Probleme mit dem Datenschutz sind bekannt, Alternativen wie Mastodon aber nicht weit verbreitet
Die Probleme mit dem Datenschutz bei Facebook seien bekannt, betont Braun. Dennoch sei die Plattform wichtig, um Menschen zu erreichen, die "nur schwer über andere Wege erreicht werden können". Deshalb stimme sich Baden-Württemberg nun mit den anderen Ländern und dem Bundespresseamt ab, was nun passieren soll. Einen Account auf der von Datenschützer Brink empfohlenen Twitter-Alternative Mastodon haben das Staatsministerium und einige weitere Ministerien bereits. Diese sei jedoch kaum verbreitet.

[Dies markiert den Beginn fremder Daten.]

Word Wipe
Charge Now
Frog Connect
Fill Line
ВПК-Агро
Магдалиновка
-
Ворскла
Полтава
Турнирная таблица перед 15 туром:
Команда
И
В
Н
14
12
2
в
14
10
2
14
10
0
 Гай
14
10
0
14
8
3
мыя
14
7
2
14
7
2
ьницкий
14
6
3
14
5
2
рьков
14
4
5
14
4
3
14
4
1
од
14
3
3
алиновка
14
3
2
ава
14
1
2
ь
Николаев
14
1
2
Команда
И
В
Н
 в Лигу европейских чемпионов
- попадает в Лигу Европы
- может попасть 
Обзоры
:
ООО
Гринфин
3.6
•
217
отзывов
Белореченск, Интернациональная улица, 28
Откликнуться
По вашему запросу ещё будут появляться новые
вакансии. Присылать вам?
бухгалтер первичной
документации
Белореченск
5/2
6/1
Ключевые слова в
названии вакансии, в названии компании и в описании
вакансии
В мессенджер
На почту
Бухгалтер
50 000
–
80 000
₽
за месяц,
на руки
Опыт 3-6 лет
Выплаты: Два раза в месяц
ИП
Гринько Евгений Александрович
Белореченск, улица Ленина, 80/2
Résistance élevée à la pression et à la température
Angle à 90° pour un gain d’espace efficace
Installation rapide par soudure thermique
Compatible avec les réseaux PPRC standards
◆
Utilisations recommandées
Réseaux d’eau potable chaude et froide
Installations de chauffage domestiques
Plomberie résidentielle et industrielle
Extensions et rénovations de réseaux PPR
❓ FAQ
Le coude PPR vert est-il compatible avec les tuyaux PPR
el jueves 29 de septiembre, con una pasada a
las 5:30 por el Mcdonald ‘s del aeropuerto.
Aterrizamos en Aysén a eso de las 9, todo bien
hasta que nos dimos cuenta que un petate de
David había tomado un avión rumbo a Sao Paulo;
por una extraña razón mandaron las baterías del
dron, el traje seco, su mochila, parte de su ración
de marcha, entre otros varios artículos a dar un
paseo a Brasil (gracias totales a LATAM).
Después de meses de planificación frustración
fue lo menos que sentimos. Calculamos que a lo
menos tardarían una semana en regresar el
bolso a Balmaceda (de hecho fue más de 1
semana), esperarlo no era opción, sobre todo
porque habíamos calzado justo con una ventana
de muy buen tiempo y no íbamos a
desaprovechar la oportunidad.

Bundesregierung hält Social Media in Zeiten von Corona und Ukraine-Krieg für unerlässlich
Das Problem betrifft nicht nur Landesbehörden, sondern genauso die Bundesministerien. Darauf hatte der Bundesdatenschutzbeauftragte Ulrich Kelber 2019 hingewiesen. In diesem Jahr will er in der Sache aktiv werden. Denn ein freiwilliger Rückzug der Ministerien aus den sozialen Netzwerken scheint bisher auch in Berlin nicht bevorzustehen.
Die Plattformen seien wichtig, um einen unmittelbaren und schnellen Kontakt mit Bürgern herzustellen, sagt eine Sprecherin des Bundespresseamts. Das sei besonders in Krisenzeiten wichtig, um Gerüchte und falsche Behauptungen zu widerlegen. "Die große Bedeutung dieser Kommunikationsformen hat sich während der Pandemie oder auch aktuell im Zusammenhang mit dem völkerrechtswidrigen Überfall Putins auf die Ukraine in besonderem Maße gezeigt", erklärt die Sprecherin weiter.
Auch die Facebook-Seite der Bundesregierung soll bleiben
Derzeit tausche sich die Behörde mit den Bundesländern aus. Wegen der unterschiedlichen Rechtslagen sei dieser Austausch jedoch "nicht auf das Erzielen von Ergebnissen" ausgerichtet.
Der Facebook-Auftritt der Bundesregierung soll jedenfalls bestehen bleiben. Er sei ein wichtiger Teil der Öffentlichkeitsarbeit, "an dem wir festhalten und uns zugleich für eine möglichst datenschutzfreundliche Ausgestaltung einsetzen".